In our review of the record, however, we found no partial version of the map in the protester’s FPR, and we requested clarification from the protester on this point. In its response, the protester conceded that, contrary to its earlier representations, its FPR did not include a partial version of the T‑14R map, but asserted, for the first time, that the T-14R map was also missing in its second revised proposal, and that the agency should have advised the protester during the final round of discussions that the map was missing. Protester’s Response to Request for Factual Clarification at 1-2. Here, the protester attempts to rehabilitate a spurious argument with an untimely one: this new argument relies entirely on information that was in the protester’s possession before it filed its initial protest, and should have been filed, at the latest, within ten days of the protester’s debriefing. 4 C.F.R. § 21.2(a)(2).

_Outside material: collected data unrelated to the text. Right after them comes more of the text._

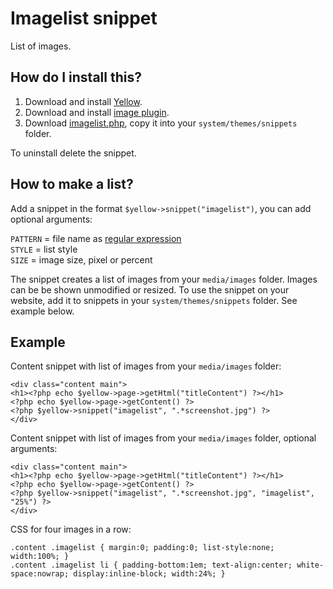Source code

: Imagelist snippet
=================
List of images.

How do I install this?
----------------------
1. Download and install [Yellow](https://github.com/datenstrom/yellow/).  
2. Download and install [image plugin](https://github.com/datenstrom/yellow-extensions/tree/master/plugins/image).  
3. Download [imagelist.php](imagelist.php?raw=true), copy it into your `system/themes/snippets` folder.  

To uninstall delete the snippet.

How to make a list?
-------------------
Add a snippet in the format `$yellow->snippet("imagelist")`, you can add optional arguments:
  
`PATTERN` = file name as [regular expression](https://en.wikipedia.org/wiki/Regular_expression)  
`STYLE` = list style  
`SIZE` = image size, pixel or percent

The snippet creates a list of images from your `media/images` folder. Images can be be shown unmodified or resized. To use the snippet on your website, add it to snippets in your `system/themes/snippets` folder. See example below.

Example
-------
Content snippet with list of images from your `media/images` folder:

    <div class="content main">
    <h1><?php echo $yellow->page->getHtml("titleContent") ?></h1>
    <?php echo $yellow->page->getContent() ?>
    <?php $yellow->snippet("imagelist", ".*screenshot.jpg") ?>
    </div>

Content snippet with list of images from your `media/images` folder, optional arguments:

    <div class="content main">
    <h1><?php echo $yellow->page->getHtml("titleContent") ?></h1>
    <?php echo $yellow->page->getContent() ?>
    <?php $yellow->snippet("imagelist", ".*screenshot.jpg", "imagelist", "25%") ?>
    </div>

CSS for four images in a row:

    .content .imagelist { margin:0; padding:0; list-style:none; width:100%; }
    .content .imagelist li { padding-bottom:1em; text-align:center; white-space:nowrap; display:inline-block; width:24%; }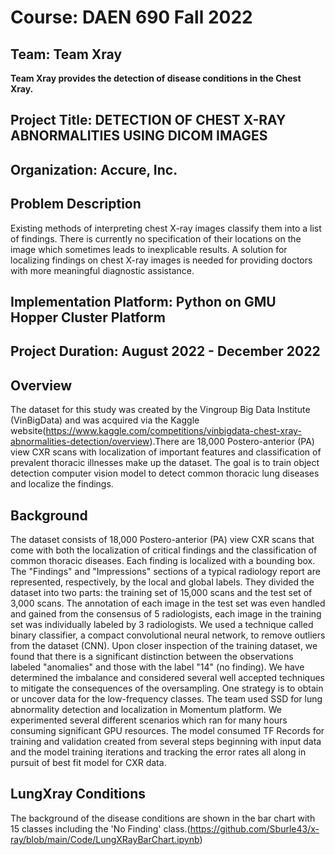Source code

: # Course: DAEN 690 Fall 2022
## Team: Team Xray
__Team Xray provides the detection of disease conditions in the Chest Xray.__

## Project Title: DETECTION OF CHEST X-RAY ABNORMALITIES USING DICOM IMAGES
## Organization: Accure, Inc.

## Problem Description
Existing methods of interpreting chest X-ray images classify them into a list of findings. There is currently no specification of their locations on the image which sometimes leads to inexplicable results. A solution for localizing findings on chest X-ray images is needed for providing doctors with more meaningful diagnostic assistance.

## Implementation Platform: Python on GMU Hopper Cluster Platform

## Project Duration: August 2022 - December 2022
## Overview
The dataset for this study was created by the Vingroup Big Data Institute (VinBigData) and was acquired via the Kaggle website(https://www.kaggle.com/competitions/vinbigdata-chest-xray-abnormalities-detection/overview).There are 18,000 Postero-anterior (PA) view CXR scans with localization of important features and classification of prevalent thoracic illnesses make up the dataset. The goal is to train object detection computer vision model to detect common thoracic lung diseases and localize the findings.
## Background
The dataset consists of 18,000 Postero-anterior (PA) view CXR scans that come with both the localization of critical findings and the classification of common thoracic diseases. Each finding is localized with a bounding box. The "Findings" and "Impressions" sections of a typical radiology report are represented, respectively, by the local and global labels. They divided the dataset into two parts: the training set of 15,000 scans and the test set of 3,000 scans. The annotation of each image in the test set was even handled and gained from the consensus of 5 radiologists, each image in the training set was individually labeled by 3 radiologists. We used a technique called binary classifier, a compact convolutional neural network, to remove outliers from the dataset (CNN). Upon closer inspection of the training dataset, we found that there is a significant distinction between the observations labeled "anomalies" and those with the label "14" (no finding). We have determined the imbalance and considered several well accepted techniques to mitigate the consequences of the oversampling. One strategy is to obtain or uncover data for the low-frequency classes. The team used SSD for lung abnormality detection and localization in Momentum platform. We experimented several different scenarios which ran for many hours consuming significant GPU resources. The model consumed TF Records for training and validation created from several steps beginning with input data and the model training iterations and tracking the error rates all along in pursuit of best fit model for CXR data.
## LungXray Conditions
The background of the disease conditions are shown in the bar chart with 15 classes including the 'No Finding' class.(https://github.com/Sburle43/x-ray/blob/main/Code/LungXRayBarChart.ipynb)
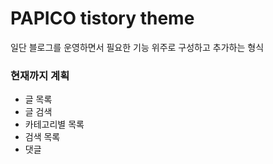 # PAPICO tistory theme

일단 블로그를 운영하면서 필요한 기능 위주로 구성하고 추가하는 형식

### 현재까지 계획  
- 글 목록
- 글 검색
- 카테고리별 목록
- 검색 목록
- 댓글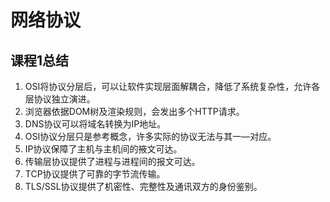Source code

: # 网络协议

## 课程1总结

1. OSI将协议分层后，可以让软件实现层面解耦合，降低了系统复杂性，允许各层协议独立演进。
2. 浏览器依据DOM树及渲染规则，会发出多个HTTP请求。
3. DNS协议可以将域名转换为IP地址。
4. OSI协议分层只是参考概念，许多实际的协议无法与其一—对应。
5. IP协议保障了主机与主机间的掖文可达。
6. 传输层协议提供了进程与进程间的报文可达。
7. TCP协议提供了可靠的字节流传输。
8. TLS/SSL协议提供了机密性、完整性及通讯双方的身份鉴别。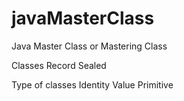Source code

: # javaMasterClass
Java Master Class or Mastering Class

Classes
Record 
Sealed

Type of classes
Identity
Value
Primitive

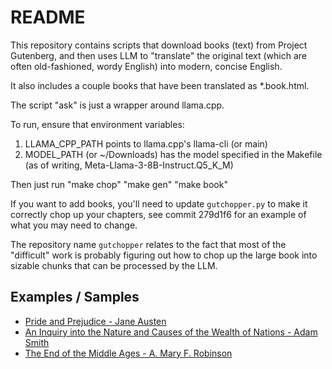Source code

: # README

This repository contains scripts that download books (text) from Project
Gutenberg, and then uses LLM to "translate" the original text (which are often
old-fashioned, wordy English) into modern, concise English.

It also includes a couple books that have been translated as *.book.html.

The script "ask" is just a wrapper around llama.cpp.

To run, ensure that environment variables:

1. LLAMA_CPP_PATH points to llama.cpp's llama-cli (or main)
2. MODEL_PATH (or ~/Downloads) has the model specified in the Makefile (as of writing, Meta-Llama-3-8B-Instruct.Q5_K_M)

Then just run "make chop" "make gen" "make book"

If you want to add books, you'll need to update `gutchopper.py` to make it
correctly chop up your chapters, see commit 279d1f6 for an example of what you
may need to change.

The repository name `gutchopper` relates to the fact that most of the "difficult"
work is probably figuring out how to chop up the large book into sizable chunks
that can be processed by the LLM.

## Examples / Samples

- [Pride and Prejudice - Jane Austen](https://hnfong.github.io/gutchopper/1342-0.txt.book.html)
- [An Inquiry into the Nature and Causes of the Wealth of Nations - Adam Smith](https://hnfong.github.io/gutchopper/3300-0.txt.book.html)
- [The End of the Middle Ages - A. Mary F. Robinson](https://hnfong.github.io/gutchopper/53475-0.txt.book.html)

 Collaterally, the protester argues that the maps were also “commercially available,” although the protester does not specifically explain how the maps may be acquired. Protester’s Response to Request for Factual Clarification at 1-2. Even if the protester is correct that the agency could have independently acquired a current version of the map, an agency is not required to supply information missing from an inadequately detailed proposal. Optimization Consulting, Inc., supra.